§ **Cel zadania**
Przepisz wiernie wszystkie poniższe rekordy, wiersz po wierszu, bez żadnych zmian.

§ **Dane źródłowe**

+===+

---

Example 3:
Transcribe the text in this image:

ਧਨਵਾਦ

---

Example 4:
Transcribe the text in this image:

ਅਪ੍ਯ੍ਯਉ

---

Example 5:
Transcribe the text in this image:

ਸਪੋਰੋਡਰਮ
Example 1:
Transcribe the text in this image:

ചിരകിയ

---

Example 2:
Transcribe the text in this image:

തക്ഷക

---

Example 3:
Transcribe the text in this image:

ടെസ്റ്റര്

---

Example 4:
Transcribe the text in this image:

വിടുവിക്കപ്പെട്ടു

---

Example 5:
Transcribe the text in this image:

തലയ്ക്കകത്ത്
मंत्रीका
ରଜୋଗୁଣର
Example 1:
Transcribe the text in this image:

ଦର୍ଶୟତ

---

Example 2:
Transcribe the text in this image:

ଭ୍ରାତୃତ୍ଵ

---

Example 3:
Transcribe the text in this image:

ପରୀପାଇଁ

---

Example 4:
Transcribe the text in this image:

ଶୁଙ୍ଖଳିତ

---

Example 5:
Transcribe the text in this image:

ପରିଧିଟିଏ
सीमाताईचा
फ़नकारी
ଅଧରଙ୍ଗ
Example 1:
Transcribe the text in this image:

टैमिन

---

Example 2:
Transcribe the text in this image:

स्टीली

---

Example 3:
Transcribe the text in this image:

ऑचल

+===+

§ **Rozwiązanie zadania**
---

Example 3:
Transcribe the text in this image:

ਧਨਵਾਦ

---

Example 4:
Transcribe the text in this image:

ਅਪ੍ਯ੍ਯਉ

---

Example 5:
Transcribe the text in this image:

ਸਪੋਰੋਡਰਮ
Example 1:
Transcribe the text in this image:

ചിരകിയ

---

Example 2:
Transcribe the text in this image:

തക്ഷക

---

Example 3:
Transcribe the text in this image:

ടെസ്റ്റര്

---

Example 4:
Transcribe the text in this image:

വിടുവിക്കപ്പെട്ടു

---

Example 5:
Transcribe the text in this image:

തലയ്ക്കകത്ത്
मंत्रीका
ରଜୋଗୁଣର
Example 1:
Transcribe the text in this image:

ଦର୍ଶୟତ

---

Example 2:
Transcribe the text in this image:

ଭ୍ରାତୃତ୍ଵ

---

Example 3:
Transcribe the text in this image:

ପରୀପାଇଁ

---

Example 4:
Transcribe the text in this image:

ଶୁଙ୍ଖଳିତ

---

Example 5:
Transcribe the text in this image:

ପରିଧିଟିଏ
सीमाताईचा
फ़नकारी
ଅଧରଙ୍ଗ
Example 1:
Transcribe the text in this image:

टैमिन

---

Example 2:
Transcribe the text in this image:

स्टीली

---

Example 3:
Transcribe the text in this image:

ऑचल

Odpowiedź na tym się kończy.